A chance discovery provided the author with the key to unlocking the centuries old enigma of Botticelli’s Primavera, a masterpiece painted for the private viewing of a Medici. Its pagan figures in a paradisical spring meadow illuminated the cryptic world of the Renaissance pagan revival. Botticelli’s allegory emerged to address its personal message to a young Medici. Botticelli’s cleverly disguised message for Lorenzo Minore, is to be found on the right side of La Primavera, where Chloris draws Zephyr’s attention to it. This book is extremely well researched and beautifully produced with eighty color plates. Lane-Spollen clearly explains the fusion of Christian and pagan imagery which is reflected in La Primavera, placing it in the wider context of Italy’s religion and politics. The author employs a readable style which will make this book suitable for those familiar with this period looking for more detail about a beloved painting, and those who are new to the Renaissance and Art History. Lane-Spollen gives a clear overview of why and how Botticelli conveyed his message in disguise. An esteemed circle of scholars around the Medici, disillusioned with a worldly and corrupted medieval Church, searched for a purer, unadulterated Christianity in the pre-Christian foundations of their faith. This was a sensitive occupation in a society where the reach of the Church was present in all matters public and private. In 1460 a manuscript was brought to Cosimo de’Medici. Its author, Hermes, was revered by Augustine and the early Church Fathers. Its revelations on the true nature of Man held the evidence they were seeking and stood in stark contrast to the medieval Church view in which the lowly humble sinner must throw himself on the mercy of the Church for his redemption.

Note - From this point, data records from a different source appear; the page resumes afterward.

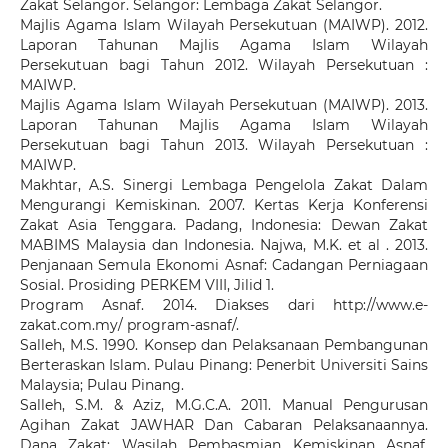
Zakat Selangor. Selangor: Lembaga Zakat Selangor.
Majlis Agama Islam Wilayah Persekutuan (MAIWP). 2012.
Laporan Tahunan Majlis Agama Islam Wilayah
Persekutuan bagi Tahun 2012. Wilayah Persekutuan :
MAIWP.
Majlis Agama Islam Wilayah Persekutuan (MAIWP). 2013.
Laporan Tahunan Majlis Agama Islam Wilayah
Persekutuan bagi Tahun 2013. Wilayah Persekutuan :
MAIWP.
Makhtar, A.S. Sinergi Lembaga Pengelola Zakat Dalam
Mengurangi Kemiskinan. 2007. Kertas Kerja Konferensi
Zakat Asia Tenggara. Padang, Indonesia: Dewan Zakat
MABIMS Malaysia dan Indonesia. Najwa, M.K. et al . 2013.
Penjanaan Semula Ekonomi Asnaf: Cadangan Perniagaan
Sosial. Prosiding PERKEM VIII, Jilid 1.
Program Asnaf. 2014. Diakses dari http://www.e-
zakat.com.my/ program-asnaf/.
Salleh, M.S. 1990. Konsep dan Pelaksanaan Pembangunan
Berteraskan Islam. Pulau Pinang: Penerbit Universiti Sains
Malaysia; Pulau Pinang.
Salleh, S.M. & Aziz, M.G.C.A. 2011. Manual Pengurusan
Agihan Zakat JAWHAR Dan Cabaran Pelaksanaannya.
Dana Zakat: Wasilah Pembasmian Kemiskinan Asnaf.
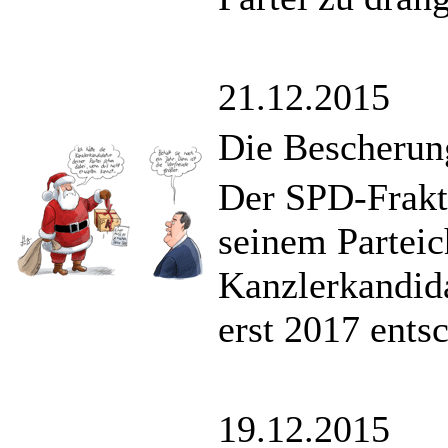
21.12.2015
Die Bescherun
Der SPD-Frakt
seinem Parteic
Kanzlerkandida
erst 2017 ents
19.12.2015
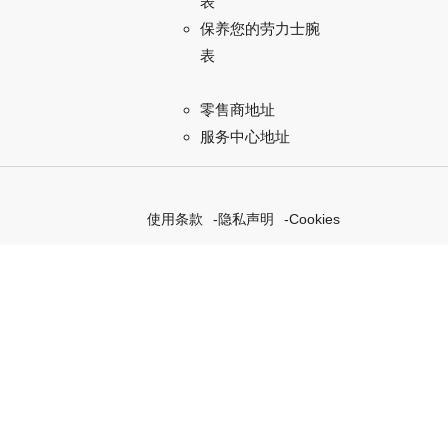
表
保养您的劳力士腕
表
零售商地址
服务中心地址
使用条款
隐私声明
Cookies
探索我们的“恒动不息”计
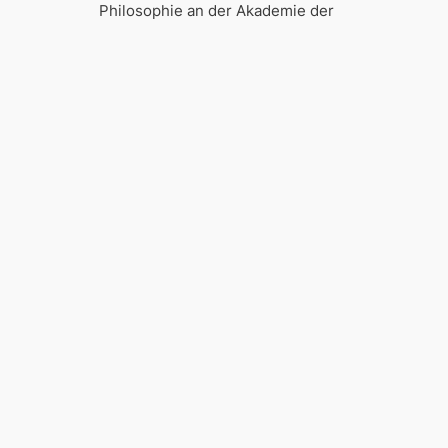
Philosophie an der Akademie der
Wissenschaften
Birgit Keydel GmbH
Mediation | Coaching | Teamentwicklung
mail@birgit-keydel.de
Über uns
Birgit Keydel
Kontakt
Privacy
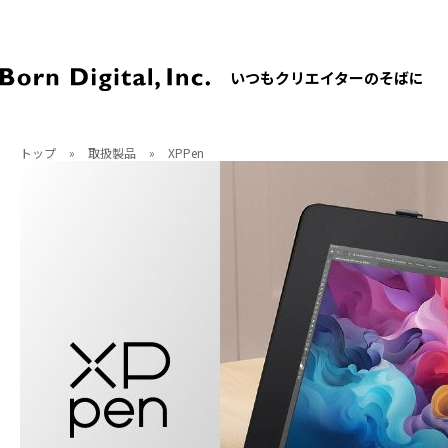
いつもクリエイターのそばに
トップ
»
取扱製品
»
XPPen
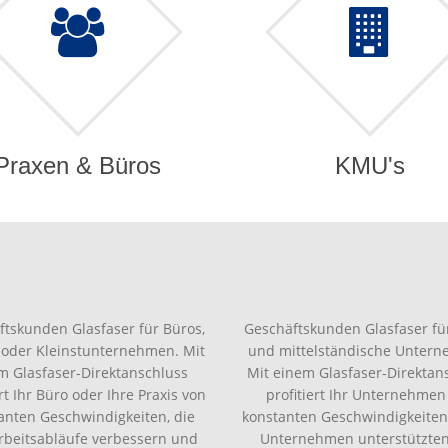
Praxen & Büros
KMU's
ftskunden Glasfaser für Büros,
Geschäftskunden Glasfaser für
 oder Kleinstunternehmen. Mit
und mittelständische Unter
m Glasfaser-Direktanschluss
Mit einem Glasfaser-Direktan
ert Ihr Büro oder Ihre Praxis von
profitiert Ihr Unternehmen
anten Geschwindigkeiten, die
konstanten Geschwindigkeiten,
Arbeitsabläufe verbessern und
Unternehmen unterstützte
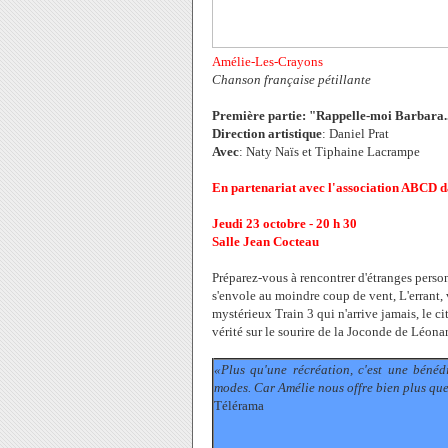
Amélie-Les-Crayons
Chanson française pétillante
Première partie: "Rappelle-moi Barbara.
Direction artistique
: Daniel Prat
Avec
: Naty Naïs et Tiphaine Lacrampe
En partenariat avec l'association ABCD da
Jeudi 23 octobre - 20 h 30
Salle Jean Cocteau
Préparez-vous à rencontrer d'étranges perso
s'envole au moindre coup de vent, L'errant,
mystérieux Train 3 qui n'arrive jamais, le c
vérité sur le sourire de la Joconde de Léona
«Plus qu'une récréation, c'est une bénéd
modes. Car Amélie nous offre bien plus que 
Télérama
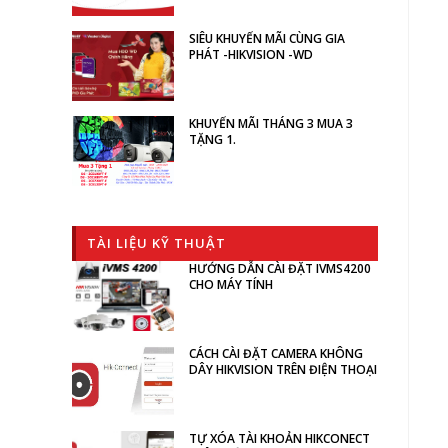
SIÊU KHUYẾN MÃI CÙNG GIA
PHÁT -HIKVISION -WD
KHUYẾN MÃI THÁNG 3 MUA 3
TẶNG 1.
TÀI LIỆU KỸ THUẬT
HƯỚNG DẪN CÀI ĐẶT IVMS4200
CHO MÁY TÍNH
CÁCH CÀI ĐẶT CAMERA KHÔNG
DÂY HIKVISION TRÊN ĐIỆN THOẠI
TỰ XÓA TÀI KHOẢN HIKCONECT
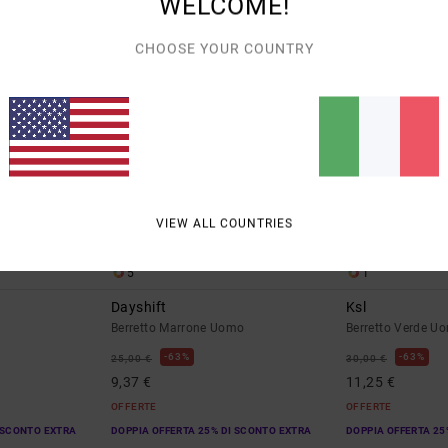
WELCOME!
CHOOSE YOUR COUNTRY
VIEW ALL COUNTRIES
5
1
Dayshift
Ksl
Berretto Marrone Uomo
Berretto Verde U
63%
63%
25,00 €
30,00 €
9,37 €
11,25 €
OFFERTE
OFFERTE
 SCONTO EXTRA
DOPPIA OFFERTA 25% DI SCONTO EXTRA
DOPPIA OFFERTA 25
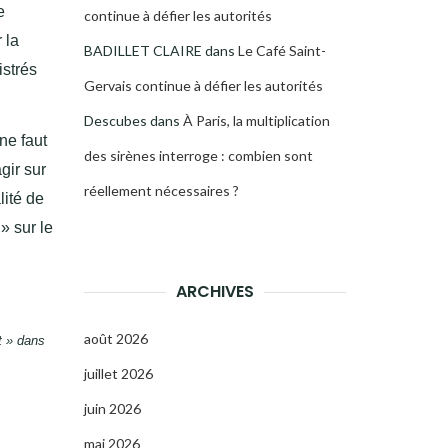
e
continue à défier les autorités
 la
BADILLET CLAIRE
dans
Le Café Saint-
istrés
Gervais continue à défier les autorités
Descubes
dans
À Paris, la multiplication
ne faut
des sirènes interroge : combien sont
gir sur
réellement nécessaires ?
lité de
» sur le
ARCHIVES
août 2026
t » dans
juillet 2026
juin 2026
mai 2026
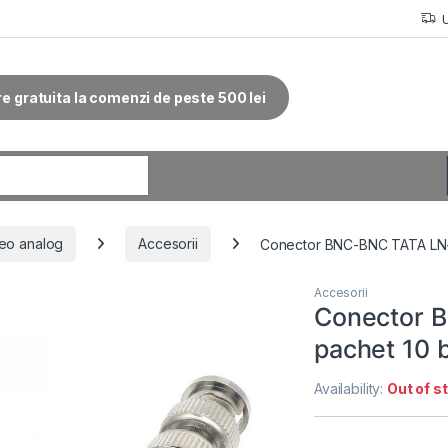
re gratuita la comenzi de peste 500 lei
r:
eo analog
Accesorii
Conector BNC-BNC TATA LN-
Accesorii
Conector 
pachet 10 
Availability:
Out of s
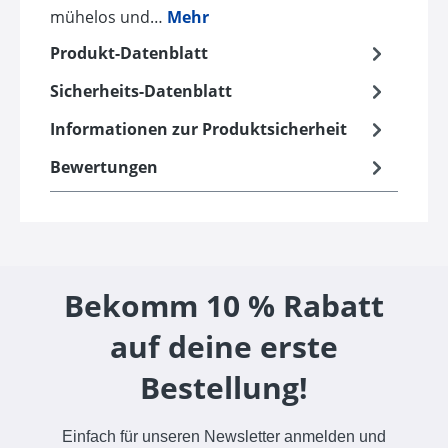
mühelos und…
Mehr
Produkt-Datenblatt
Sicherheits-Datenblatt
Informationen zur Produktsicherheit
Bewertungen
Bekomm 10 % Rabatt
auf deine erste
Bestellung!
Einfach für unseren Newsletter anmelden und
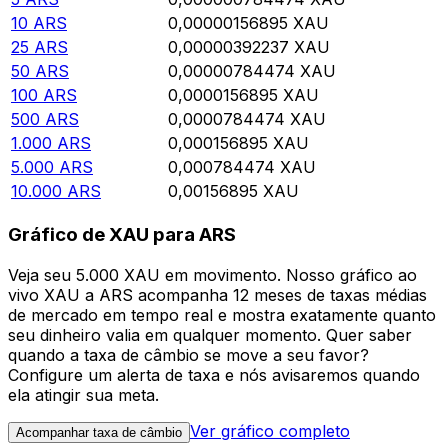
10
ARS
0,00000156895
XAU
25
ARS
0,00000392237
XAU
50
ARS
0,00000784474
XAU
100
ARS
0,0000156895
XAU
500
ARS
0,0000784474
XAU
1.000
ARS
0,000156895
XAU
5.000
ARS
0,000784474
XAU
10.000
ARS
0,00156895
XAU
Gráfico de XAU para ARS
Veja seu 5.000 XAU em movimento. Nosso gráfico ao
vivo XAU a ARS acompanha 12 meses de taxas médias
de mercado em tempo real e mostra exatamente quanto
seu dinheiro valia em qualquer momento. Quer saber
quando a taxa de câmbio se move a seu favor?
Configure um alerta de taxa e nós avisaremos quando
ela atingir sua meta.
Ver gráfico completo
Acompanhar taxa de câmbio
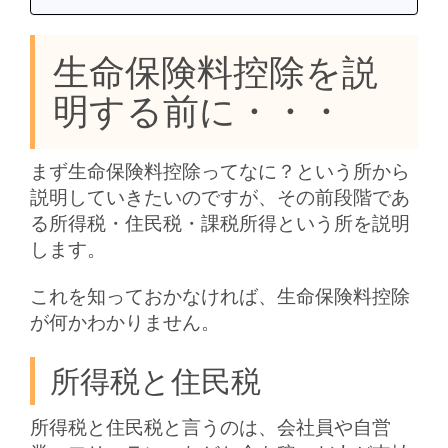
生命保険料控除を説
明する前に・・・
まず生命保険料控除ってなに？という所から
説明していきたいのですが、その前段階であ
る所得税・住民税・課税所得という所を説明
します。
これを知っておかなければ、生命保険料控除
が何かわかりません。
所得税と住民税
所得税と住民税と言うのは、会社員や自営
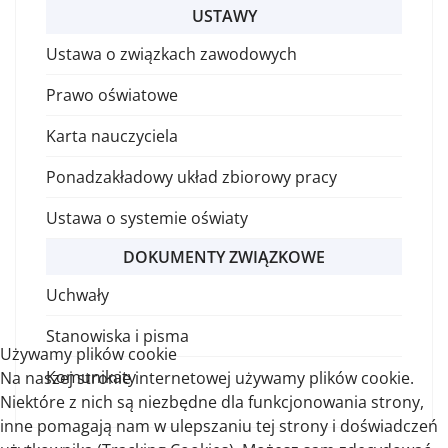
USTAWY
Ustawa o związkach zawodowych
Prawo oświatowe
Karta nauczyciela
Ponadzakładowy układ zbiorowy pracy
Ustawa o systemie oświaty
DOKUMENTY ZWIĄZKOWE
Uchwały
Stanowiska i pisma
Używamy plików cookie
Komunikaty
Na naszej stronie internetowej używamy plików cookie.
Niektóre z nich są niezbędne dla funkcjonowania strony,
inne pomagają nam w ulepszaniu tej strony i doświadczeń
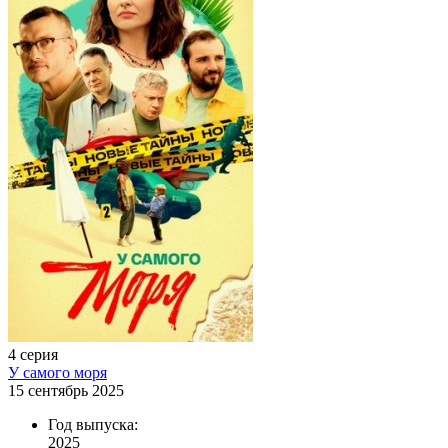
4 серия
У самого моря
15 сентябрь 2025
Год выпуска:
2025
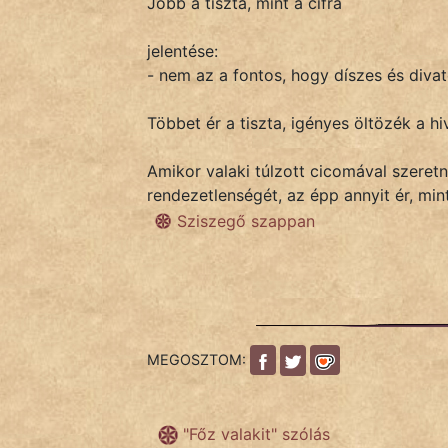
Jobb a tiszta, mint a cifra
jelentése:
IRODALOM
- nem az a fontos, hogy díszes és diva
SZÓLÁS
Többet ér a tiszta, igényes öltözék a hi
És
KÖZMONDÁS
Amikor valaki túlzott cicomával szeretn
rendezetlenségét, az épp annyit ér, mint
PSZICHO
Sziszegő szappan
ZENE
FILM
ÉLETMÓD
MEGOSZTOM:
MAGYARSÁG
És
"Főz valakit" szólás
TÖRTÉNELEM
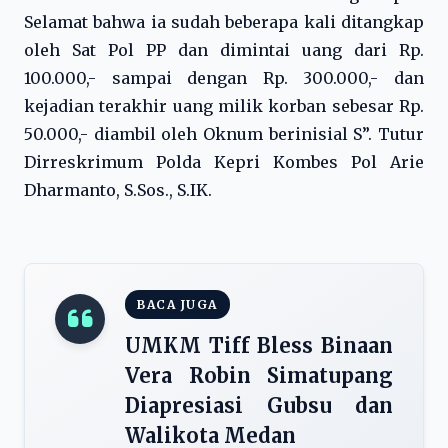
Selamat bahwa ia sudah beberapa kali ditangkap
oleh Sat Pol PP dan dimintai uang dari Rp.
100.000,- sampai dengan Rp. 300.000,- dan
kejadian terakhir uang milik korban sebesar Rp.
50.000,- diambil oleh Oknum berinisial S”. Tutur
Dirreskrimum Polda Kepri Kombes Pol Arie
Dharmanto, S.Sos., S.IK.
BACA JUGA
UMKM Tiff Bless Binaan
Vera Robin Simatupang
Diapresiasi Gubsu dan
Walikota Medan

The Hermetic corpus which so inspired the Medici circle, saw Man as unique among all species, of unlimited potential and possessing a ‘spark of the Divine’. As Burckhardt noted, “it became the breath of life for all the most instructed minds of Europe”. For medieval man, it heralded his rebirth, his Renaissance.
Expressing this newly discovered ‘God-like’ being in art stimulated the creative imagination of Renaissance artists like Botticelli, Leonardo, and Raffaello.